Postpregnancy, Roberts plans to take a similar Zen-like approach to her career, though she was surprised at the reaction to a remark she made to Newsweek last summer about the impossibility of predicting her next move. “Everybody was like, ‘She's retiring!’ It was like the shot heard 'round the world,” she says. “I had a man come up to me in the market and say, ‘Oh please, don't tell me you are not going to make any more movies!’ It was so sweet. I said, ‘I'm not going anywhere.’”
She does say that from now on, in order for her to sign up for a film, “the script will have to blow me away. The babies will be a great factor, like anything that makes your life more interesting and more enjoyable. Scripts will have to continue to compete with the quality of my life.”
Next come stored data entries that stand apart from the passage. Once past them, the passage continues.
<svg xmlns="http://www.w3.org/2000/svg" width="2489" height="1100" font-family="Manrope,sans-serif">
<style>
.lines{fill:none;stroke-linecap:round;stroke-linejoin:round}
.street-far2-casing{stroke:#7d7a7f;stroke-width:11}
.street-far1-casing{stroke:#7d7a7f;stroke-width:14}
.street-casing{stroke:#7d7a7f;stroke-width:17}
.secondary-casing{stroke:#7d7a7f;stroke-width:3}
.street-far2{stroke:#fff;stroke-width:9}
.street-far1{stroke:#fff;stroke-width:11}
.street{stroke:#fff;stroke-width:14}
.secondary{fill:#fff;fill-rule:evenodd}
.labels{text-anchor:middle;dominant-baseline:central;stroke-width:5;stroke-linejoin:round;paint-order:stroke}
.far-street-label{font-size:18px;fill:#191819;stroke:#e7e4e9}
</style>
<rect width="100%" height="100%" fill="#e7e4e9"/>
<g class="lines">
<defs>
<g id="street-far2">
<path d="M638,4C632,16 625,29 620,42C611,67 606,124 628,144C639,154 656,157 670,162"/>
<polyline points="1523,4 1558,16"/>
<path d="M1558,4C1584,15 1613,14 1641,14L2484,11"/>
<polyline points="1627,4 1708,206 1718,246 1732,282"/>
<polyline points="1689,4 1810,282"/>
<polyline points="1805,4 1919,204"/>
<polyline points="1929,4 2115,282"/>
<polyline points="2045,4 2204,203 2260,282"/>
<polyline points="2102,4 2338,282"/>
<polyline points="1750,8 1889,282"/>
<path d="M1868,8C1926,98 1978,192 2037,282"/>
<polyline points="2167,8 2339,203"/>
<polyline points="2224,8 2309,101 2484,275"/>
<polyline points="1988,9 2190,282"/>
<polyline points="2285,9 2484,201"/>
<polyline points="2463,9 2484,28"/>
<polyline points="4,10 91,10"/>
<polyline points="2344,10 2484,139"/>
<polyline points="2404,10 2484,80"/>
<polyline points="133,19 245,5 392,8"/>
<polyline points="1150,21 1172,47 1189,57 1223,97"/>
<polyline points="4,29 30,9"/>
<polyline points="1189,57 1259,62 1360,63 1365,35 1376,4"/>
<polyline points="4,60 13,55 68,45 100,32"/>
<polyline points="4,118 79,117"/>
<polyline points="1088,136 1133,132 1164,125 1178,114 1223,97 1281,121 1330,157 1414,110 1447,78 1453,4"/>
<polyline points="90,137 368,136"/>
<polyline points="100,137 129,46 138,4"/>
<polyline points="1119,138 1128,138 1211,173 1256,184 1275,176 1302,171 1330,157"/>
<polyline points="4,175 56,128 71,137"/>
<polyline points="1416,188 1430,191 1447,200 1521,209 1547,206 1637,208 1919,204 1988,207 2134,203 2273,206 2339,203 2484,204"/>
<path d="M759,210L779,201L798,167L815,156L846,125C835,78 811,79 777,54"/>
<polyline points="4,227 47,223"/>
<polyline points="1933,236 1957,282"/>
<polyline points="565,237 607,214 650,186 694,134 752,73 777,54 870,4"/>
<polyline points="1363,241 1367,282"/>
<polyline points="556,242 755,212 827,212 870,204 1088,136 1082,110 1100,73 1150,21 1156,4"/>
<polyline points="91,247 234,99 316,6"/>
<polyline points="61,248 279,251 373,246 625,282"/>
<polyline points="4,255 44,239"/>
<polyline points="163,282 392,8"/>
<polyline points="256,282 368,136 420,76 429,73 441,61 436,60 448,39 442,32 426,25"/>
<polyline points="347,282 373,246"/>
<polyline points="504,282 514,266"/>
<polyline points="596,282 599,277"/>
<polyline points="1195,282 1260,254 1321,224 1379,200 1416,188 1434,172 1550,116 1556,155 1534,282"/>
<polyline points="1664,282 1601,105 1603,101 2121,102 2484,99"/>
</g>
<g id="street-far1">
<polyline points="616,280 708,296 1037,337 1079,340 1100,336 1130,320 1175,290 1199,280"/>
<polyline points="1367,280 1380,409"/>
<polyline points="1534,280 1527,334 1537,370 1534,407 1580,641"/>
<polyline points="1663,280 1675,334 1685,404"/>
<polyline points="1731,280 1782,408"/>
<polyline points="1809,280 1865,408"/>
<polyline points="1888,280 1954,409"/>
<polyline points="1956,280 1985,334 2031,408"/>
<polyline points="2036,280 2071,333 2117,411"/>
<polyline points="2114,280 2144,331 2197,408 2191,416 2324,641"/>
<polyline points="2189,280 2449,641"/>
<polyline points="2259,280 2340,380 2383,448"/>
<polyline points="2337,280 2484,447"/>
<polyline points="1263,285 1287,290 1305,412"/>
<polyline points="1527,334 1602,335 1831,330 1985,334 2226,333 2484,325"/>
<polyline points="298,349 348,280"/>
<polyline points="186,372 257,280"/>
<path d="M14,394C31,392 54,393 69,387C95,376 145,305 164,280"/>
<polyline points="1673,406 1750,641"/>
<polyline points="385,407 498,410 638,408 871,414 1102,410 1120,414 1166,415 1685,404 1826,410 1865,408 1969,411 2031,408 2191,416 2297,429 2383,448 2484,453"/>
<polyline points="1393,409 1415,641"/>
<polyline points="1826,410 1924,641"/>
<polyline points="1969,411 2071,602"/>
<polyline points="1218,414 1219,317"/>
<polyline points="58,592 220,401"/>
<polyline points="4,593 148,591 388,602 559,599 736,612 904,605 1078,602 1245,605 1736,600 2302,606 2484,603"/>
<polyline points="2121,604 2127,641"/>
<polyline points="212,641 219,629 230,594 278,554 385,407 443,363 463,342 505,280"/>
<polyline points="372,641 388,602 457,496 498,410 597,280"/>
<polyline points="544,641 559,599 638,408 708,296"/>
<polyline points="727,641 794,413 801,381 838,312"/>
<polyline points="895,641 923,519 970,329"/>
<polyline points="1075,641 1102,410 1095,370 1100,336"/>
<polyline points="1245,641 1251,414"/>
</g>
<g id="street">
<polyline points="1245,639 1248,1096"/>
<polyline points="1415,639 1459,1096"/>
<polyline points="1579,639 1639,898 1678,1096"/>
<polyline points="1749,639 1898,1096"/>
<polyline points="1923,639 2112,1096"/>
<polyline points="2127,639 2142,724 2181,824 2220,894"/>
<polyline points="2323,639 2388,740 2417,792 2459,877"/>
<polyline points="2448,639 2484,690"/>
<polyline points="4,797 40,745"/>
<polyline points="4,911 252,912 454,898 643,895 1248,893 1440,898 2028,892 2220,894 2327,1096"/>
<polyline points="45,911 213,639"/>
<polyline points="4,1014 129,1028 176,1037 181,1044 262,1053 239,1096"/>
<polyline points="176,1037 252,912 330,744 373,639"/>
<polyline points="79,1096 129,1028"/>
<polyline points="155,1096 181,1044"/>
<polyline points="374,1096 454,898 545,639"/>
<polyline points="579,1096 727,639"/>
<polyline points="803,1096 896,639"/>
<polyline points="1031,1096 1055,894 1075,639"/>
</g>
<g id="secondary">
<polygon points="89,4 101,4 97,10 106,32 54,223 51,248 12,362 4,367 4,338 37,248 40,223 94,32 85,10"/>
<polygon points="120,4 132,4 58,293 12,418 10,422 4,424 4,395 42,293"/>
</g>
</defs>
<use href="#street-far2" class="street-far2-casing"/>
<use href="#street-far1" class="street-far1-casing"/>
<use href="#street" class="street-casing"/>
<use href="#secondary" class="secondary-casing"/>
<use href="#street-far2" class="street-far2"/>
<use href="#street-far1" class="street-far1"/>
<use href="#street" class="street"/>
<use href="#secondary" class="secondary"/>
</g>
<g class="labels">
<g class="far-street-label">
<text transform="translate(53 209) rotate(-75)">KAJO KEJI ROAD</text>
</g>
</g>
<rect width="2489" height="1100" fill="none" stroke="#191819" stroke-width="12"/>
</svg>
There are no piles of scripts in Roberts's hospital room today; only a few novels, including Kent Haruf's Plainsong, along with some knitting. She's currently finishing up a baby sweater but will soon stop making things for her kids, she says. “I am going to wait and see what they like.” She'll wait and see about everything else too. The one certainty is that as soon as she and Moder can, they'll fly back to their ranch in Taos, New Mexico, where Phinnaeus and Hazel will join their clan of eight dogs adopted from the pound.
“There's no real plan,” Roberts says. “We'll just go along like we always have. Except there will be more of us.”